Sotto la lente: La Giunta regionale alla vigilia delle elezioni

  È tempo di elezioni e, come in una partita di calcio dove si scrutano i giocatori prima del fischio d'inizio, diamo un'occhiata alla Giunta regionale, quell'organismo che, un po' come un allenatore, decide le strategie e le tattiche di gioco della nostra regione. 

  Capitanata dal Presidente, eletto direttamente da noi cittadini dal 2004, la Giunta non è più quell'entità remota scelta dal Consiglio regionale. Ora è più "nostra", più vicina alla gente, per così dire. E come una squadra di calcio, la Giunta è composta da vari "giocatori", dodici Assessori per la precisione, ognuno con il suo ruolo specifico, nominati dal Presidente. C'è chi si occupa degli Affari generali, un po' come il centrocampista che coordina l'azione; chi del Turismo e dell'Artigianato, gli attaccanti che portano avanti l'immagine della regione; chi dell'Agricoltura, i difensori del territorio; e così via, fino a chi gestisce l'Igiene e la Sanità, i portieri che difendono la nostra salute. Questa squadra ha il compito di attuare il programma politico scelto dalla maggioranza, un po' come una formazione tattica decisa in base agli avversari di turno.

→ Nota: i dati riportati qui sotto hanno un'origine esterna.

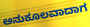
ಅನುಕೂಲವಾದಾಗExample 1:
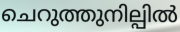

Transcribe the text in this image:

ചെറുത്തുനില്പിൽ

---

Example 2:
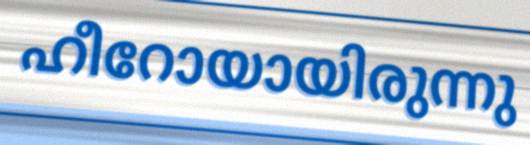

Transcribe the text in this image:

  Approva leggi, delibere, vigila su enti e aziende regionali, insomma, gioca la partita amministrativa con un occhio sempre al risultato. Ma, come in ogni partita che si rispetti, c'è sempre il rischio di un cambio in corsa. Il Presidente, mister della squadra, ha il potere di "sostituire" gli Assessori, cambiando la formazione in base alle necessità. E, in caso di sfiducia, tutto il team può essere mandato negli spogliatoi prima del tempo, con un Consiglio regionale pronto a votare per un nuovo inizio. La durata del "campionato" per questa squadra è di cinque anni, a meno che non ci siano eventi straordinari, come la "squalifica" del Presidente o altre vicissitudini che portano a nuove elezioni. Alla vigilia delle elezioni, è quindi il momento di guardare bene questa squadra, analizzare i suoi giocatori, le sue tattiche e le sue strategie. Dopotutto, è il nostro futuro che è in gioco, e come in ogni buona partita di calcio, il pubblico ha il diritto di sapere chi sono i giocatori in campo e come giocano.